In high school he discovered literature and politics and became an avid reader. He began to think for the first time of becoming a writer himself. He was awarded a Ford Foundation Early Entrant Scholarship to the University of Chicago, where he majored in political science, but also continued his exploration of literature, becoming fascinated with Dylan Thomas and William Carlos Williams. He graduated from Chicago at age 18 and took a job as a reporter on a daily newspaper in a small town in western Ohio where he learned how to work 70 hours a week and write clearly. But there was little time left over for his own writing.

Later he returned to school at Yale University, where he received a Master’s and Ph.D. in political science. At the same time, his writing began to focus more and more on poetry and he discovered the vast and powerful body of modern poetry written in other languages. He was influenced by the translations he found in Robert Bly’s magazine, The Fifties (and later The Sixties). The non-English language poets who influenced him most were Pablo Neruda and Garcia Lorca, and later, Rolf Jacobsen, and Zbigniew Herbert. Among American poets, he derived inspiration from Galway Kinnell, Denise Levertov, James Wright, Gary Snyder, Robert Bly and the Beats.
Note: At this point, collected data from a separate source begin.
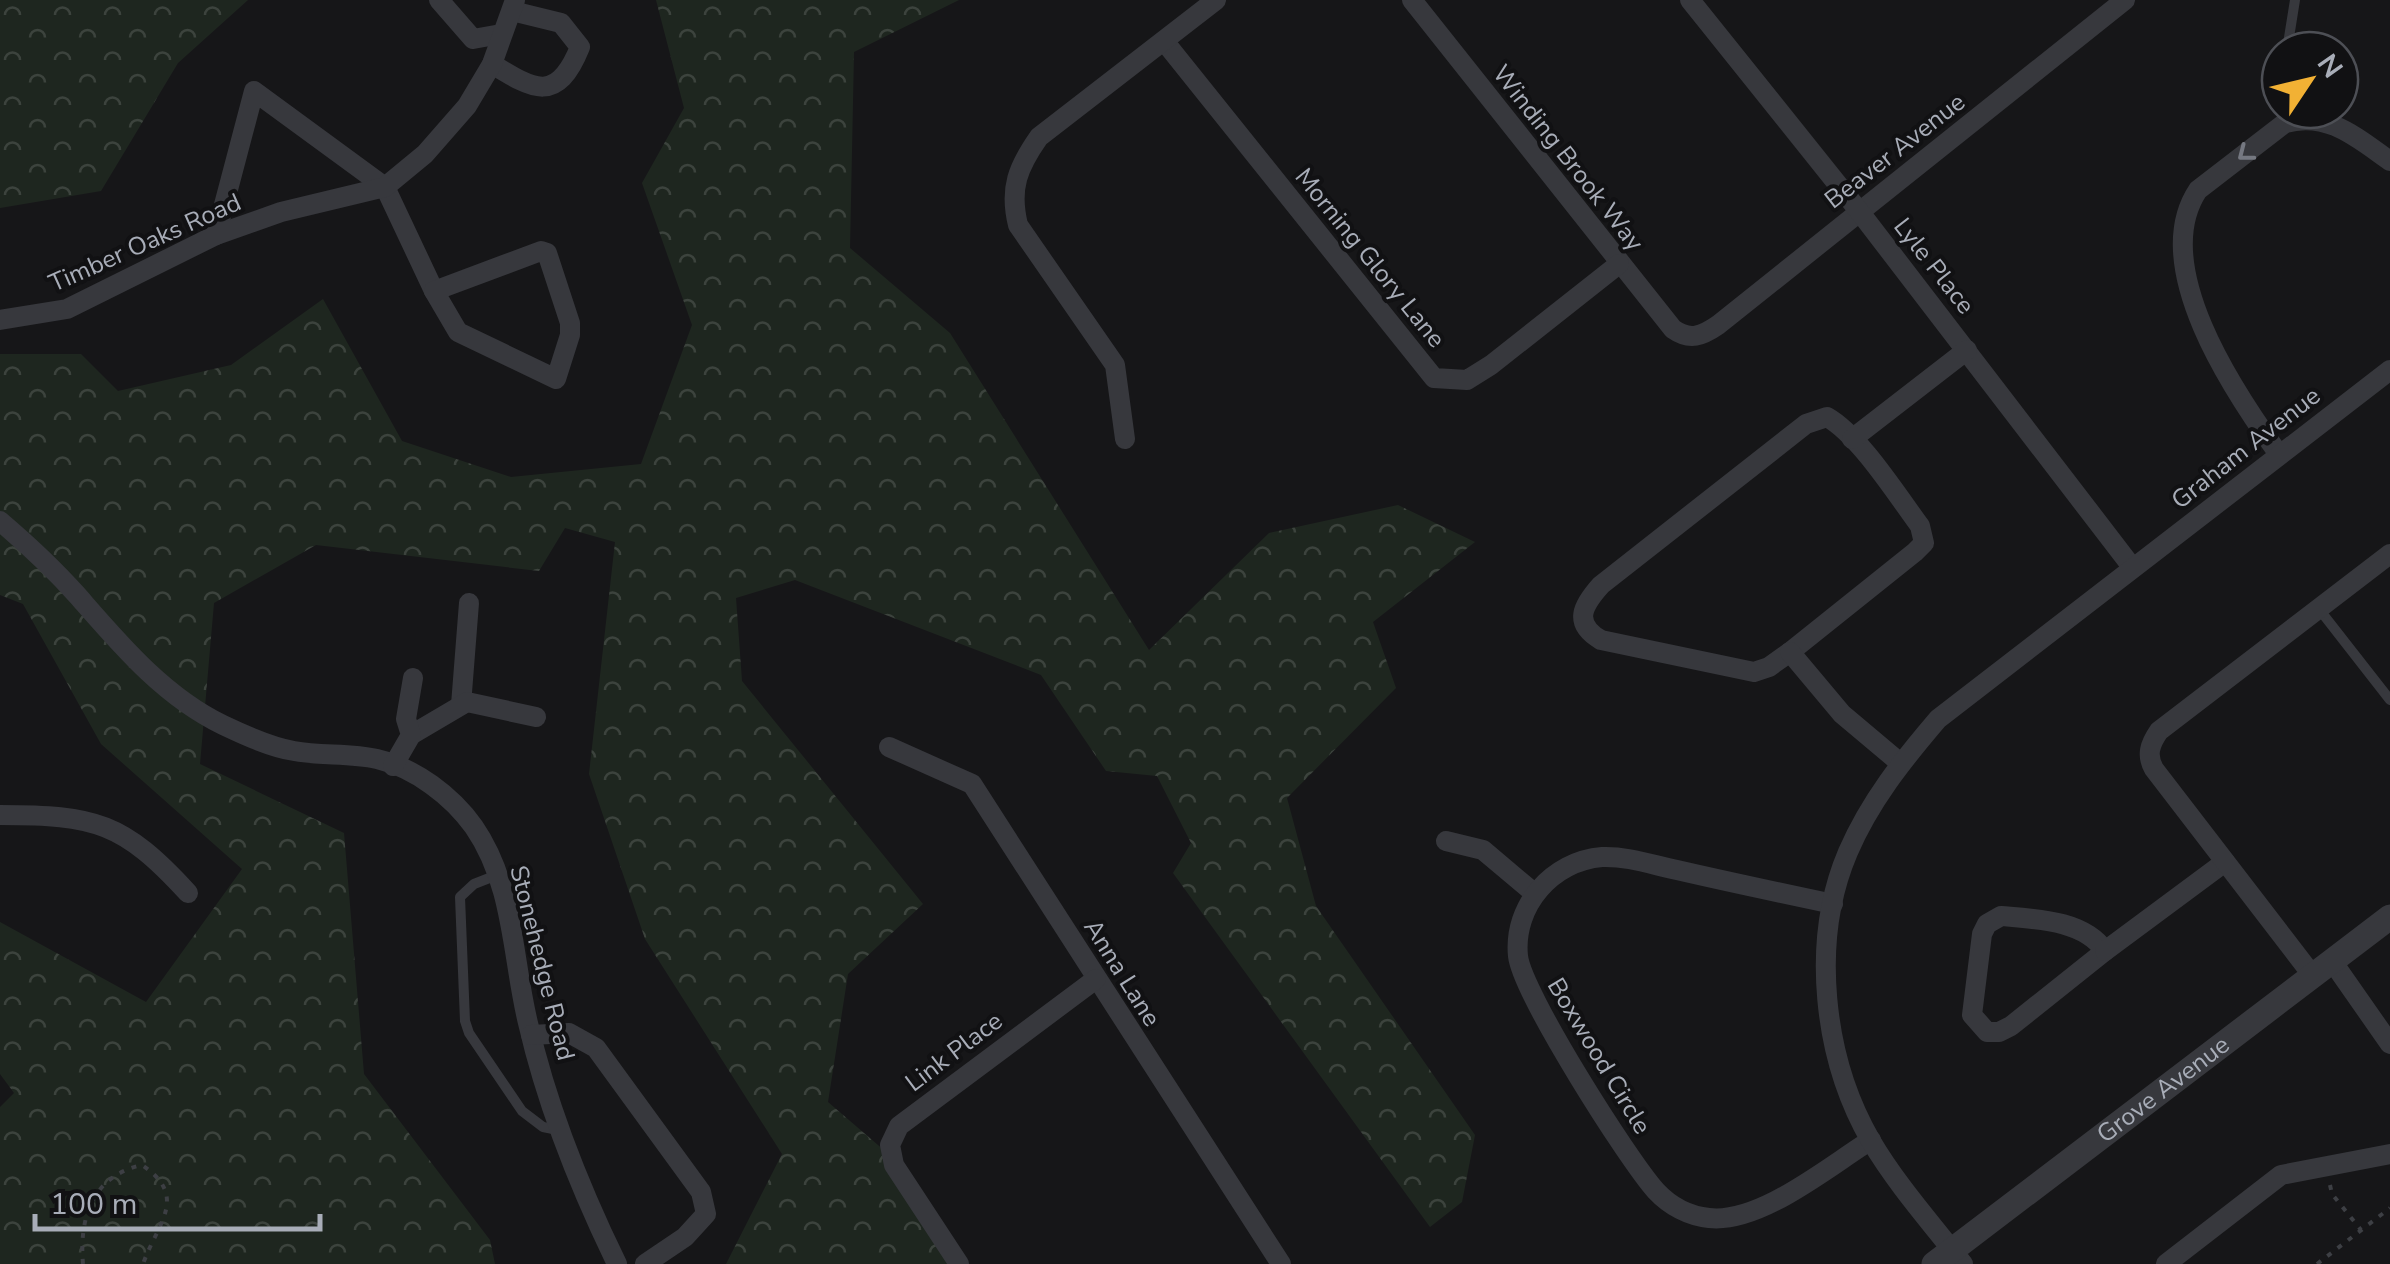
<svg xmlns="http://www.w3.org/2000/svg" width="2390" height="1264" viewBox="0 0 2390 1264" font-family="'Nunito Sans',sans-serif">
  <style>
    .forest { fill: url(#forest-crowns) }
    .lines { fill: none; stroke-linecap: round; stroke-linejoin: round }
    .path { stroke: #3d3f44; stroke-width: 4; stroke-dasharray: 5 8; stroke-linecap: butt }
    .service { stroke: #37383d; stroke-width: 10 }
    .minor { stroke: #37383d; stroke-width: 20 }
    .tertiary { stroke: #37383d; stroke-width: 25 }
    .oneway { stroke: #757881 }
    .labels { text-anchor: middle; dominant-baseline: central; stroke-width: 8; stroke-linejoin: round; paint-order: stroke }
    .street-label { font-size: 25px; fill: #a8adb8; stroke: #111113 }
  </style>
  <defs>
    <pattern id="forest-crowns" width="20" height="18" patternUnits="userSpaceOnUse" patternTransform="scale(2.5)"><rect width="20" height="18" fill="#1e261f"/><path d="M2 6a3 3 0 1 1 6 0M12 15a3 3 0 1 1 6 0" fill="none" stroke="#3c433d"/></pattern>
  </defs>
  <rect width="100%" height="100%" fill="#161618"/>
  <g class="forest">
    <path d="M0,0H248L178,63L101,191L0,208Z"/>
    <path d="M656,0H959L854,52L850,248L950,333L1149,650L1269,533L1398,505L1475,542L1373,622L1396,688L1287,798L1316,906L1475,1135L1462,1202L1430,1227L1173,873L1191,843L1157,776L1106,771L1041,675L795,580L736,598L742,681L923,904L848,974L828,1102L907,1170L967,1264H726L782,1154L645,939L589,774L615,542L565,528L539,571L316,545L214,603L200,764L344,833L364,1074L490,1240L495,1264H0V1107L14,1093L0,1074V922L146,1002L242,869L101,744L23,604L0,595V354H81L118,391L231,365L323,299L402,441L511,477L641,464L692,325L642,183L684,108Z"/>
  </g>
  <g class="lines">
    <g class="path">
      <path d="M2330,1185L2332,1194L2361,1230"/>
      <path d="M83,1264C79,1218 92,1176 142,1165C189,1197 158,1222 143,1264"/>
      <path d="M2317,1264L2390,1208"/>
    </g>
    <g class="service">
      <path d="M2287,50L2295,0"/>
      <path d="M2319,609L2390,700"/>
      <path d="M497,875L474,884L460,897L465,1021L469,1033L522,1111L543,1127L558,1130"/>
    </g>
    <g class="minor">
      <path d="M439,0L473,39L501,34"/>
      <path d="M1412,0L1673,329C1690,341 1702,336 1718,325L2125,0"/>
      <path d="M1690,0L1859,211L2132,567"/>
      <path d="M1164,41L1434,378L1467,380L1491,365L1619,264"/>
      <path d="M492,64C534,90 557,104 580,47L561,23L512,11"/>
      <path d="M216,235L254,91L385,187L434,291"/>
      <path d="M541,251L547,253L570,323V335L556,379L458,332L434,291Z"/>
      <path d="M0,320L67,309L216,235L281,212L385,187L425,154L467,106L492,64L515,0"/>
      <path d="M1827,417C1859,435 1897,495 1920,526L1924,543L1915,552L1790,652L1769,667L1754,672L1601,640C1572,623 1583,605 1601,585L1806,424Z"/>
      <path d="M1125,439L1115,365L1018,225C1009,188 1018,167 1039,137L1216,0"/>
      <path d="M1852,439L1967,350"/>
      <path d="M2278,453C2234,392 2148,265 2198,190L2285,123C2328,111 2357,138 2390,161"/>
      <path d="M0,521C27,544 53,568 77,595C119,643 163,696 223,725C244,735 270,747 294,751C321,756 350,753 377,759C415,768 452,796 474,827C514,885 512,957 528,1023C547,1106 580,1188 617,1264"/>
      <path d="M1790,652L1842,714L1899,762"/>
      <path d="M461,705L469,603"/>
      <path d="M411,735L467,702L536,717"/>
      <path d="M889,747L972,784L1281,1264"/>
      <path d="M393,766L411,735L406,719L413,678"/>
      <path d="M0,815C95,815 123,822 188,893"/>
      <path d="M1446,841L1483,850L1534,893"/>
      <path d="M1833,904C1781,893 1729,882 1677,870C1653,865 1627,856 1602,857C1552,861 1513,906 1518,956C1522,993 1628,1160 1656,1191C1670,1206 1689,1216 1709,1218C1760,1224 1829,1166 1871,1140"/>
      <path d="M2001,916C2036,919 2084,920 2105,951L2011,1026L1999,1032H1987L1972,1015L1982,934L1987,924Z"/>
      <path d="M2105,951L2225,862"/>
      <path d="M2332,961L2390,1044"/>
      <path d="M2313,976L2154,769C2146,755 2150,744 2159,731L2390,554"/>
      <path d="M531,1035L569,1033L596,1048L701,1192L706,1214L685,1237L645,1264"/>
      <path d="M959,1264L894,1165L890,1145L899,1126L1096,979"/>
      <path d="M1963,1264C1932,1224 1897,1185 1871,1141C1823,1058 1810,941 1848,852C1870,801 1903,760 1938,719L2390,370"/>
      <path d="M2166,1264L2281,1175L2390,1154"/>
    </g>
    <path class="tertiary" id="s1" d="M1934,1264L2390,917"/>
  </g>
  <defs><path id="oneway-chevron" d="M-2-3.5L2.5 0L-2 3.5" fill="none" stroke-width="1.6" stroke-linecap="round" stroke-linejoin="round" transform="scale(2.5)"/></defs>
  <use class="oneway" href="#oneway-chevron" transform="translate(2245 154) rotate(142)"/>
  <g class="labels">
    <g class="street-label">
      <text transform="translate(1895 151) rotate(-38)">Beaver Avenue</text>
      <text transform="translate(1568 158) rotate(52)">Winding Brook Way</text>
      <text transform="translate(145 243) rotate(-24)">Timber Oaks Road</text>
      <text transform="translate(1370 258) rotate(51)">Morning Glory Lane</text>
      <text transform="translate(1934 266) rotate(52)">Lyle Place</text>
      <text transform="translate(2246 448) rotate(-38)">Graham Avenue</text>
      <text transform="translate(542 963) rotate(76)">Stonehedge Road</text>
      <text transform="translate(1122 973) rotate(58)">Anna Lane</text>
      <text transform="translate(954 1052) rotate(-37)">Link Place</text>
      <text transform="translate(1599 1056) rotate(59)">Boxwood Circle</text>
      <text stroke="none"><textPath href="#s1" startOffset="288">Grove Avenue</textPath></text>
    </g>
  </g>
  <g transform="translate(2310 80) rotate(55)"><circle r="48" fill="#111113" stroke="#4d4f55" stroke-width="2.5"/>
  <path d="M0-8L18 38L0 25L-18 38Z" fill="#f2b134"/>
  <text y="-15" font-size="28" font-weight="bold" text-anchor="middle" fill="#a8adb8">N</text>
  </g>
  <path d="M35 1214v15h285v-15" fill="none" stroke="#a8adb8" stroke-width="5"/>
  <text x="50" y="1214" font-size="30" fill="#a8adb8" stroke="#111113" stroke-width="8" paint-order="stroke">100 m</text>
</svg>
He married in 1959. Anne was born in 1961 and Jonathan in 1965. In 1964 he moved to Chapel Hill, NC, to take a teaching job in political science at the University of North Carolina. He taught political philosophy, political psychology, and American politics, retiring as a full professor in 1995.

His first book of poems, COLD WATER, was published by Wesleyan University Press in 1967. He was active in the anti-Vietnam war movement and wrote many political poems during this period.
Ten years later, REFLECTIONS ON SAMSON was published by kayak press of Santa Cruz, CA. During the next twenty years, Lou wrote a widely-used textbook on American politics and a play based on a political trial. Commentary about this play can be found on the website.

As a result of his own intense experience in therapy, he finally decided to give up his academic career and obtain training as a psychotherapist. He graduated from the University of North Carolina with a Master’s in Social Work and has since been practicing as a psychotherapist.

His third and most recent book of poems, SEEKING THE HOOK, appeared in 1997. His involvement in the men’s movement markedly affected his writing, reinforcing his desire to explore the profound emotional consequences of father/child relationships and the issues of grief, anger and comradeship so significant in men’s lives. He remains involved in men’s work today as a member of the leadership council of the Raleigh, NC Men’s Center.

He has recently finished a new poetry manuscript titled IF THIS WORLD FALLS APART, some poems of which are included on the website. He is currently working on a new book of poems about the process of psychotherapy as seen by both patient and therapist.

Lou’s poetry has appeared in many anthologies, including some used in college and high school literature classes; and also anthologies published in Germany, Australia and India.